Bij het bekijken van de ‘Tree of Life’, schrijven kinderen kernwoorden bij elk onderdeel van de boom. Wanneer klassikaal wordt gekeken naar de ‘Forest of Life’, moeten leerlingen durven spreken. Door naar hen te luisteren, hen te respecteren en om hen te geven, krijgen we respect en schept dit vertrouwen. Het is alvast de uitdaging om alles bespreekbaar te maken (Lleshi, 2017).

6.5.3 Sociale vaardigheden

Sociale vaardigheden is een leergebiedoverschrijdend thema. Dit thema is overkoepelend voor het leren in de lagere school (Vlaams Ministerie van Onderwijs en Vorming, 2010). Het curriculum van de eindtermen in Vlaanderen omschrijft sociale vaardigheden als “alle gedragingen die men in onze cultuur ter beschikking moet hebben om op een efficiënte en opbouwende wijze deel te nemen aan het sociale leven, zowel op maatschappelijk als op interpersoonlijk en familiaal vlak” (Agentschap voor Hoger Onderwijs, Volwassenenonderwijs, Kwalificaties en Studietoelagen (AHOVOKS), 2017). Naast de gewaarwording thuis, in hun familie, in hun buurt en hun leeftijdsgroep waar ze deel van uitmaken, doen kinderen ook belangrijke ervaringen op in de klas en in de ruimere context van de school.

In de kleuterschool worden reeds fundamentele inzichten, vaardigheden en attitudes aangereikt, waar in het lager onderwijs verder op gebouwd wordt. Vervolgens bouwen de eindtermen van het secundair onderwijs verder op deze van het lager onderwijs. Dit is een duidelijk voorbeeld van de verticale samenhang, waarover eerder werd gesproken (zie 6.3).

De beschreven eindtermen zijn gebaseerd op de sociaal - psychologische wetmatigheden die er bestaan tussen mensen binnen relaties, groepen, organisaties en maatschappelijke situaties. Onder het motto ‘learning by repeating’ zullen kinderen hun sociale vaardigheden optimaal kunnen verwerven, ontplooien en versterken wanneer zij de kans krijgen deze voldoende te oefenen. Waar uiteindelijk het accent wordt gelegd, is afhankelijk van o.a. de cultuur waarin zij leven, levensbeschouwing en persoonlijke voorkeuren (Agentschap voor Hoger Onderwijs, Volwassenenonderwijs, Kwalificaties en Studietoelagen (AHOVOKS), 2017).

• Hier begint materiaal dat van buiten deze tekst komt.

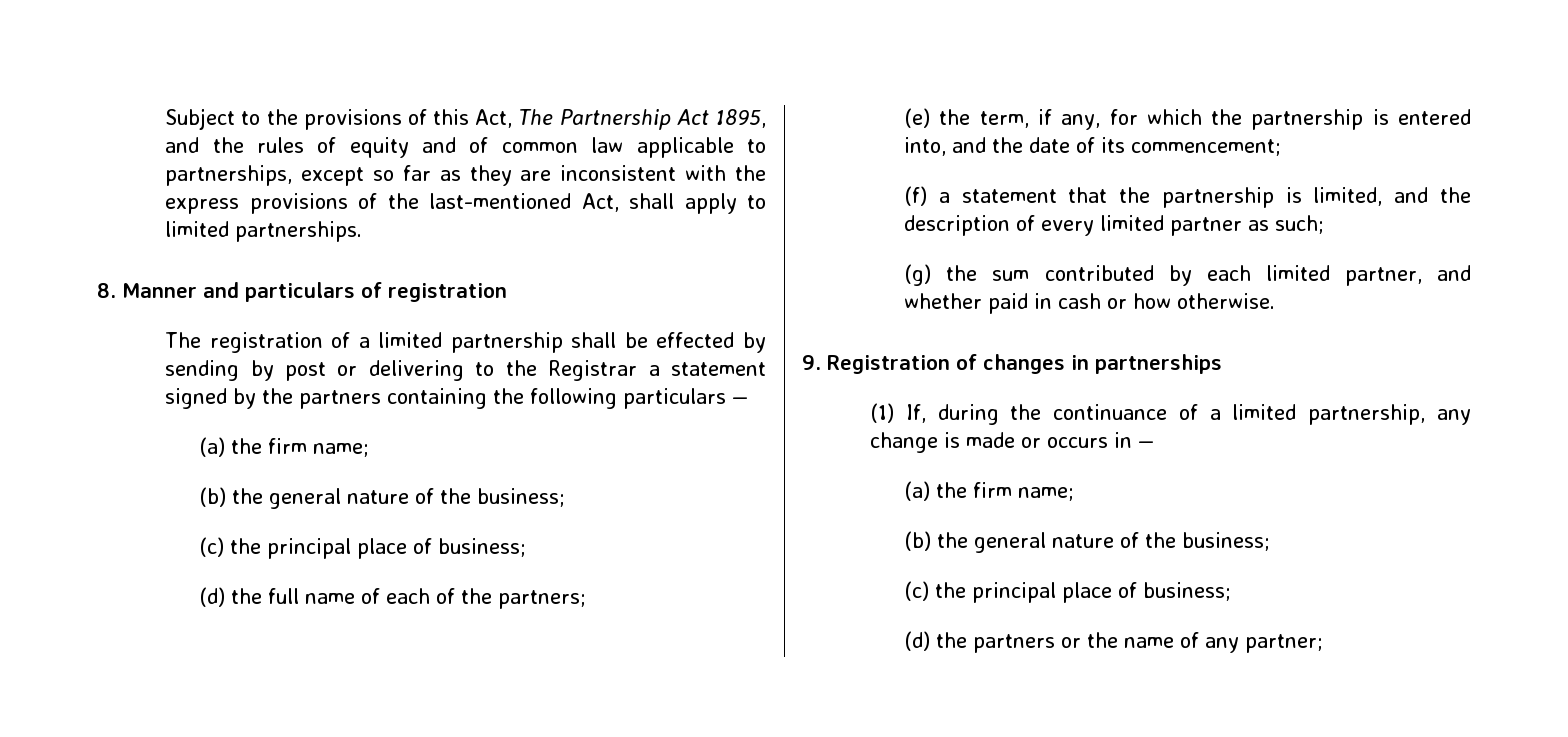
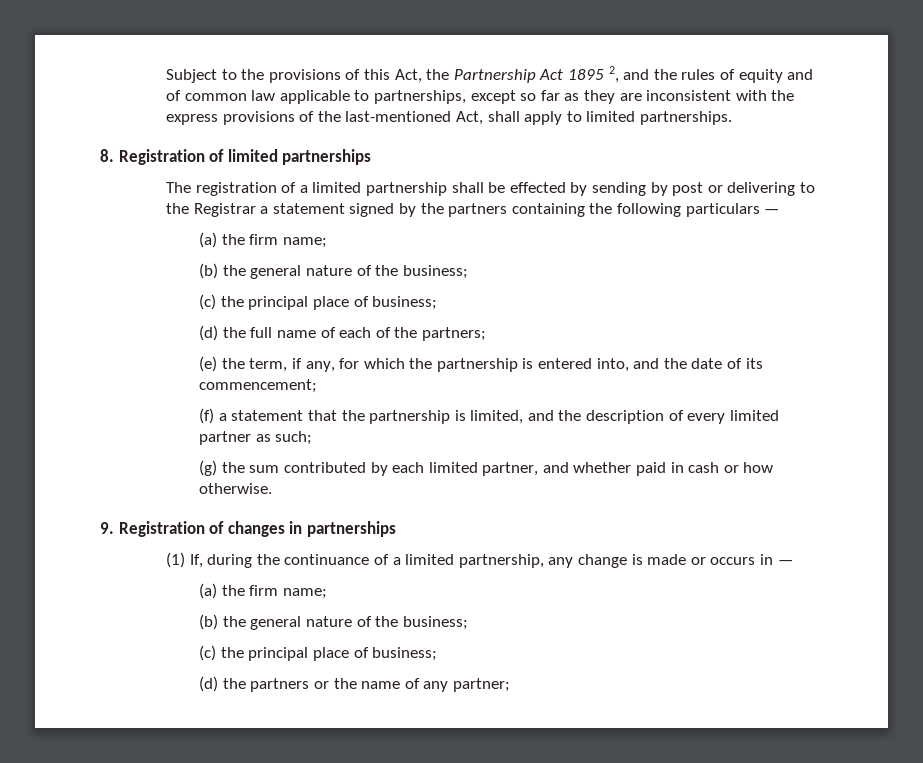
[518,109,554,125] The -> [426,69,450,80] the
[715,109,767,128] 1895, -> [567,66,619,83] 1895 2,
[122,282,507,302] Manner and particulars of registration -> [118,149,372,165] Registration of limited partnerships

De manier waarop kinderen reageren is afhankelijk van de situatie. In een schoolse context zal het sociale gedrag van een kind mee bepaald worden door de ruimte die het volledige schoolteam ervoor creëert. Sociale vaardigheden komen niet enkel tot uiting bij het onderwijzen van leerinhouden in de klas, maar ook in het gehele schoolse gebeuren (Agentschap voor Hoger Onderwijs, Volwassenenonderwijs, Kwalificaties en Studietoelagen (AHOVOKS), 2017).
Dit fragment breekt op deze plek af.